Son tantas las similitudes entre el libro que Camus escribió a fines de la Segunda Guerra y lo que estamos viviendo que sería imposible o aburrido marcarlas todas, pero en la última clase nos detuvimos en una que nos llamó mucho la atención: los separados. Para intentar contener la peste, las autoridades sitian Orán. Ya nadie podrá salir ni entrar a esa ciudad que le ha dado la espalda al mar, en donde todo es monótono y la gente trabaja sólo por dinero.
Allí, en ese lugar en el que empezó a circular un diario nuevo de dudosa honestidad llamado Correo de la Epidemia, nace una nueva categoría de seres humanos, los separados. Dice el cronistas que pasada la conmoción de la novedad, se los veía “con la mirada tan llena de tedio que, por culpa de ellos, la ciudad parecía una sala de espera”. Supongo que si estuviéramos en el medio de una dictadura, pensaríamos en los exiliados, pero como leemos en la pandemia, sentimos que Camus nos está describiendo a nosotros.
Hace tres semanas estábamos en mi oficina, sentados en círculo, pasándonos botellas de cervezas, picando queso y salamín con los dedos, leyendo a Faulkner. Ahora somos un cuadradito en una pantalla, cada uno en su casa, muchos separados de sus familias, de sus amores. Hago un repaso. A Vanina la merodea un perro blanco, grande, se parece a un dogo. A Vicu y a Apu se les cruzan los gatos por la cámara (los gatos y la escritura, una pareja que no conoce la distancia social). Gustavo nos muestra a su hijo y todos lo saludamos con monerías, como si fuésemos sus tíos haciendo un Skype desde alguna playa lejana. Sole pelea con el micrófono, Julio y Laura toman vino y como los tengo uno al lado del otro parece que brindaran. El doctor nos informa que es el cumpleaños de su mujer, se asoma a la cámara, le mandamos besos y le cantamos a coro. A las nueve haremos una pausa para aplaudirlo a él, porque todos tenemos cerca algún héroe insignificante pero esencial. Supongo que estamos en la primera etapa, la de cierta sorpresa por la novedad. Ojalá nos dure la energía, ojalá no nos tome el tedio de la sala de espera.
En mis talleres no es obligatorio escribir, lo dejo a decisión de cada uno. Hubo varios que durante años nunca trajeron nada pero esta vez no, esta vez escriben todos, movidos por una consigna: tienen que inventar su propio mundo, con su propia peste. Y en eso andan, creando sus oranes y, de paso, exorcisamos demonios. Cuando leen se hace un silencio absoluto. Cuando toca devolver, las retroalimentaciones son cada vez agudas. Los miro y me pregunto si no seremos mejores en cuarentena. Me respondo rápido que no, que es sólo una estrategia de supervivencia, que este es nuestro modo de pelearle a la separación y a la soledad y que, por suerte, nos funciona bastante bien.

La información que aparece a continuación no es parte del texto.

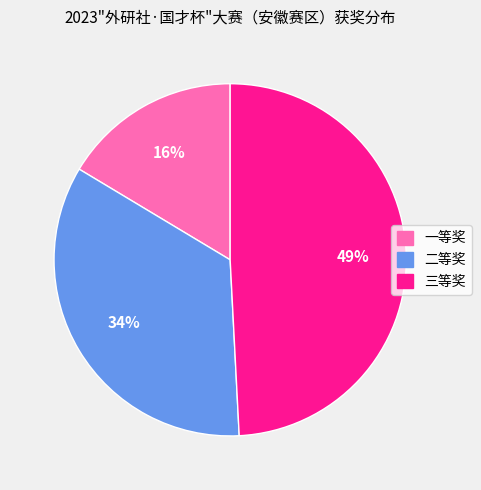

Do 三等奖 and 一等奖 together represent more than half of the pie?

Yes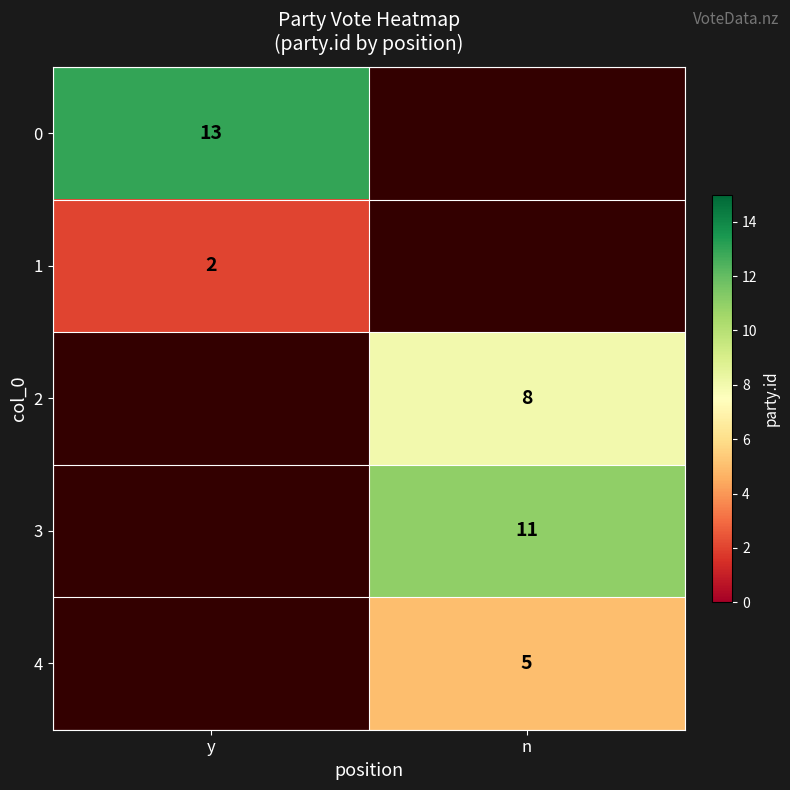

Is it true that 3 equals 11 at n?

True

Ya volveremos a estar juntos de verdad, ya podremos pasarnos los libros sin tener que bañarnos en alcohol fino, ya escucharemos un estornudo sin temblar, ya compartiremos el queso y el salame cortados por alguno mano lavada pero por limpieza, nomás. Por ahora nos encontramos por streaming y aprendemos que, por mucha plaga que ande dando vuelta, tiene razón Camus cuando dice que en la humanidad hay más cosas dignas de admiración que de desprecio. Y no hace nada mal en recordarnos que estemos muy atentos, porque el bacilo de la peste puede permanecer dormido durante años, esperando despertar en alguna rata de las miles que abundan. Mientras tanto quedémonos en casa a ver si achatamos de una buena vez la curva y podemos, ojalá pronto, salir a escribir en libertad.